Hackerangriff auf Berliner Senatsverwaltungen gefährdet Wohngeld
Die IT-Systeme der Berliner Senatsverwaltungen für Stadtentwicklung und Verkehr wurden durch einen Hackerangriff erheblich gestört. Regierender Bürgermeister Kai Wegner bestätigte, dass die Probleme weiterhin anhalten und eine schnelle Wiederherstellung der Systeme notwendig ist. Die Auszahlung des Wohngeldes, das mehr als 50.000 Haushalten zusteht, ist momentan gefährdet. Die Bezirksämter melden, dass aufgrund technischer Störungen keine Fallbearbeitung im Wohnungsamt möglich ist, was die Rechte der berechtigten Haushalte gefährdet.

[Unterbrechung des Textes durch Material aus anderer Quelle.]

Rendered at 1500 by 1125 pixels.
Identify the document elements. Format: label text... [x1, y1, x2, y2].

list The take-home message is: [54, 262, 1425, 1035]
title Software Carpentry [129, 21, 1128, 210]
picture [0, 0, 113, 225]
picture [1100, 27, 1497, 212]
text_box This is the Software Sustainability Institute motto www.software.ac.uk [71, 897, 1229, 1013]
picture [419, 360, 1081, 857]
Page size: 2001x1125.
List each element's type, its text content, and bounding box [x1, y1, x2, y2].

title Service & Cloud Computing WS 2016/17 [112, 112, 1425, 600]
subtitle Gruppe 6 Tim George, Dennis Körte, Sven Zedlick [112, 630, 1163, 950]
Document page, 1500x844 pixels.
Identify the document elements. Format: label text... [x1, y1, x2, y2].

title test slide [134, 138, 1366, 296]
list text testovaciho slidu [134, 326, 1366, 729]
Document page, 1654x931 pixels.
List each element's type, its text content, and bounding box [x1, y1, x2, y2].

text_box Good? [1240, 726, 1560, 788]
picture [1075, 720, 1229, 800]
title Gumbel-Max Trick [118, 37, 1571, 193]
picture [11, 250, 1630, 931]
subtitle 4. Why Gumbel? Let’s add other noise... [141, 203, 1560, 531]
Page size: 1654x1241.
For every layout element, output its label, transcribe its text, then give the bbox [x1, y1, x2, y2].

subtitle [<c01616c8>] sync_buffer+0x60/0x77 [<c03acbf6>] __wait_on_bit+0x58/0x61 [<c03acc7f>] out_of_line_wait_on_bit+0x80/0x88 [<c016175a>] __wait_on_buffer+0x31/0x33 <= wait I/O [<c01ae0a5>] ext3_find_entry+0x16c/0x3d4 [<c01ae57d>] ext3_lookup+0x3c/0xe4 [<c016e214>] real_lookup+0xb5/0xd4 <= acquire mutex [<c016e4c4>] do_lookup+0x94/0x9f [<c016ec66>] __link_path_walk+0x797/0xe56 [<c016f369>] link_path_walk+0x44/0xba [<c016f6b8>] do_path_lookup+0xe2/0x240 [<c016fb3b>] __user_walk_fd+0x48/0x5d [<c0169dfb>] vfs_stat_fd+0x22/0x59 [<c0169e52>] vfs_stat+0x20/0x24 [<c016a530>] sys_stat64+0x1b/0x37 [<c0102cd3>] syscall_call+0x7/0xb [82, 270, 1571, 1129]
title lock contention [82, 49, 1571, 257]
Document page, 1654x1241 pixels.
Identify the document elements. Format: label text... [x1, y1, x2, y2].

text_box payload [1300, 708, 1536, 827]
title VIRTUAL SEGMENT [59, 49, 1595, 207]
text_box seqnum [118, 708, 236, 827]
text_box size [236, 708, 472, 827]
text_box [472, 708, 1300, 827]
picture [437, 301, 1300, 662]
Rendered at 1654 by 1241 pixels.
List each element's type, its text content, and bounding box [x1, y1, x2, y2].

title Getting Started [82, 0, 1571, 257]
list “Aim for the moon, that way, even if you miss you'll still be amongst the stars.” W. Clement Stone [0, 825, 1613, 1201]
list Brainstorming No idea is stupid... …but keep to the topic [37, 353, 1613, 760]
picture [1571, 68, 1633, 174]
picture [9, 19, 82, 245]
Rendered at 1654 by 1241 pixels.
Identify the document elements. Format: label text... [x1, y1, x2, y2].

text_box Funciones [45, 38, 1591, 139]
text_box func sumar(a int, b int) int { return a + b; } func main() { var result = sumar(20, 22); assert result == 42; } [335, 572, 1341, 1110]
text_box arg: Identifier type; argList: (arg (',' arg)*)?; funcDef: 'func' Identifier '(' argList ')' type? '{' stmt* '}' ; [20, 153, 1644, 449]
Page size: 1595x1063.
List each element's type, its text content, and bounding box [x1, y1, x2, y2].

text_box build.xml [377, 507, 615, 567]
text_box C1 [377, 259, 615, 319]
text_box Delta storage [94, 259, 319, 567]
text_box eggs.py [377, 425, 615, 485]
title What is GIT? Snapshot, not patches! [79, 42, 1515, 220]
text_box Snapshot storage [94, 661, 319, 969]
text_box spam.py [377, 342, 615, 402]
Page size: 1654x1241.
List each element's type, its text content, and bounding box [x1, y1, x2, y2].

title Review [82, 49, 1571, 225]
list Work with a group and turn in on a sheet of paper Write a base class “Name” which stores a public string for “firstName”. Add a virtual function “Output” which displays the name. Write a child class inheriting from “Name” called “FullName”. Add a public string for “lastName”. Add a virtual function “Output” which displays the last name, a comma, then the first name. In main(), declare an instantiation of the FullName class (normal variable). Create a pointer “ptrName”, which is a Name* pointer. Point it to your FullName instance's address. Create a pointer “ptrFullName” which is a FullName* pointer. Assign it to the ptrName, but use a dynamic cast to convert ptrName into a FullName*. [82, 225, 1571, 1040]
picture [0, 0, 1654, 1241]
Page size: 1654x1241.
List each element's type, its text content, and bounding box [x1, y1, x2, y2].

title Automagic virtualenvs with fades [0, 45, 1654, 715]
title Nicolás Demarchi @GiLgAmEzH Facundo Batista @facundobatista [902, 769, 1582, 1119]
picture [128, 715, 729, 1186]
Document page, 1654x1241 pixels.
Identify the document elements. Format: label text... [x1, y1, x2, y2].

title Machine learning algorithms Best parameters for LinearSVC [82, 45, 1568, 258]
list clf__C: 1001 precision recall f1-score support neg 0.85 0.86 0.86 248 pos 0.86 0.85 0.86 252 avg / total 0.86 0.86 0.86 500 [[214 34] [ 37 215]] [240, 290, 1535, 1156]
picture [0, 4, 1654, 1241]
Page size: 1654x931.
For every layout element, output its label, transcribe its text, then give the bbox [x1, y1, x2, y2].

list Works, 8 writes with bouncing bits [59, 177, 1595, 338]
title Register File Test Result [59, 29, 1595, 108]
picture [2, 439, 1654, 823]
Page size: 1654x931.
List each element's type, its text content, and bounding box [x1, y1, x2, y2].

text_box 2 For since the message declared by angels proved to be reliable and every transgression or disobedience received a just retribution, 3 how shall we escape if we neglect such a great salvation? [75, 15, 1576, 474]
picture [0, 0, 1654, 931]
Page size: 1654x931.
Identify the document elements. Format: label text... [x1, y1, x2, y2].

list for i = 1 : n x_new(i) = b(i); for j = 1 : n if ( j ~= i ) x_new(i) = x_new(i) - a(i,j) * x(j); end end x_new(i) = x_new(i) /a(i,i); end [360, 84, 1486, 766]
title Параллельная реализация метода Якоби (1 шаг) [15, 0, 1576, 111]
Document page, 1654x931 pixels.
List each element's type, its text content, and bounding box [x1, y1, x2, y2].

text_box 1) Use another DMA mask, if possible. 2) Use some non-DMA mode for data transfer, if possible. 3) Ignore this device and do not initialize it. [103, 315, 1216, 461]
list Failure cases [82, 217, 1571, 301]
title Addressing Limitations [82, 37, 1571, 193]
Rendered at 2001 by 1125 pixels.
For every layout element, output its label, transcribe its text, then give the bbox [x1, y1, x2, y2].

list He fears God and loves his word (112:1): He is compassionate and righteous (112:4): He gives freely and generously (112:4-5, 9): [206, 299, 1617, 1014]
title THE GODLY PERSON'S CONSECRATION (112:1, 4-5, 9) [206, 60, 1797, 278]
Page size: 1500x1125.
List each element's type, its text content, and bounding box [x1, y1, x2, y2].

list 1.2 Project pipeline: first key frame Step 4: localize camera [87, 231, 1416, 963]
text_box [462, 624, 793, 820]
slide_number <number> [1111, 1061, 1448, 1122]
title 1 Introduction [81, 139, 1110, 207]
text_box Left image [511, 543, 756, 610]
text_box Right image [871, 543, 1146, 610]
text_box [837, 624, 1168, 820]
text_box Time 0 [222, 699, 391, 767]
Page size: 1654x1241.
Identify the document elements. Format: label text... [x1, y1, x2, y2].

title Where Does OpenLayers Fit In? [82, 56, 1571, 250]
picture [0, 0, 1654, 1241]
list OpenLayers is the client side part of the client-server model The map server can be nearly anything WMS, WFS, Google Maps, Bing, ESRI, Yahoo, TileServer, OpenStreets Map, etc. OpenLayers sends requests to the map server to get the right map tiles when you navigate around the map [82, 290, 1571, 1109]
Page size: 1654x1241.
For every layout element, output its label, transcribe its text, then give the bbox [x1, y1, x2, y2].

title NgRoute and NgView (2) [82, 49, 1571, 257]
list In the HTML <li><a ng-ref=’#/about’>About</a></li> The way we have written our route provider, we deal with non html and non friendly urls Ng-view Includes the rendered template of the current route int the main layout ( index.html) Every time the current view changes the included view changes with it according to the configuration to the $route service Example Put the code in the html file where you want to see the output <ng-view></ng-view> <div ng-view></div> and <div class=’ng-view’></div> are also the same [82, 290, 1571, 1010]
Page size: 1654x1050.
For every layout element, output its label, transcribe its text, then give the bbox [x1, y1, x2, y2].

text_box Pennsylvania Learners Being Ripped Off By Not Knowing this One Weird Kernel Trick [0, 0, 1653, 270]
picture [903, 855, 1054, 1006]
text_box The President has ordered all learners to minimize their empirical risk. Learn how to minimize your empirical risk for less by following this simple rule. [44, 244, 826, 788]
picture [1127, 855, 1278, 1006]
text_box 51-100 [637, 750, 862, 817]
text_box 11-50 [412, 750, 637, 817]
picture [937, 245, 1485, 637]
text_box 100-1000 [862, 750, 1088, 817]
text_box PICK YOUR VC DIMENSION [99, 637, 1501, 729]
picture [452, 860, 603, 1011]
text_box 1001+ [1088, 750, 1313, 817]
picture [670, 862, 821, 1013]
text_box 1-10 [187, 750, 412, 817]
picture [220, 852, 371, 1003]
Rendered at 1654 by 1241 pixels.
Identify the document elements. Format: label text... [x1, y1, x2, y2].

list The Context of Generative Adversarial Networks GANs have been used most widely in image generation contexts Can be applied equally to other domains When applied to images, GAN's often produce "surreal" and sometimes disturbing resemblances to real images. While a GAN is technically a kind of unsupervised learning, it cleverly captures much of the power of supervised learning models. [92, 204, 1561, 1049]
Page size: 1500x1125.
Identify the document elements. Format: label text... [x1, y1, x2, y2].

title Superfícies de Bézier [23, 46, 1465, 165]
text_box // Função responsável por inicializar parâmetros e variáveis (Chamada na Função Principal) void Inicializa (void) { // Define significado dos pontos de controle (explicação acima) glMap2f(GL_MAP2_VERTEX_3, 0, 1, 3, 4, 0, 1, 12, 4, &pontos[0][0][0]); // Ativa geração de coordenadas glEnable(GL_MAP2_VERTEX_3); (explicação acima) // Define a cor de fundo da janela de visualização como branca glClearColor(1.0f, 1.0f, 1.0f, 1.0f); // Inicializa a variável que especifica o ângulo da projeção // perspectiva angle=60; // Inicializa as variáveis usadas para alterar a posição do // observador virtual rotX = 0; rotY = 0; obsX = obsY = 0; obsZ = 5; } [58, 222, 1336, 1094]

Kritik kommt von verschiedenen politischen Fraktionen. Der Fraktionschef der Linken fordert, dass der Senat schnelle Lösungen für die Auszahlung des Wohngeldes finden muss, um finanzielle Härten für die Betroffenen zu vermeiden. Auch Maßnahmen seitens des Finanzsenators wurden angeregt, um sicherzustellen, dass die betroffenen Haushalte nicht unter den Folgen des Cyberangriffs leiden. Trotz der massiven IT-Probleme wurde jedoch bestätigt, dass die Durchführung anstehender Wahlen nicht betroffen ist und die Systeme dafür funktionsfähig bleiben.
Der Hackerangriff, der als ernst eingestuft wird, führte zur Trennung der betroffenen Verwaltungen vom Landesnetz, um weiteren Schaden zu verhindern. Während keine sensiblen Daten abgeflossen sind, bleibt die IT-Situation in Berlin angespannt und es bedarf anhaltender Anstrengungen, um die Systeme wieder stabil zu machen.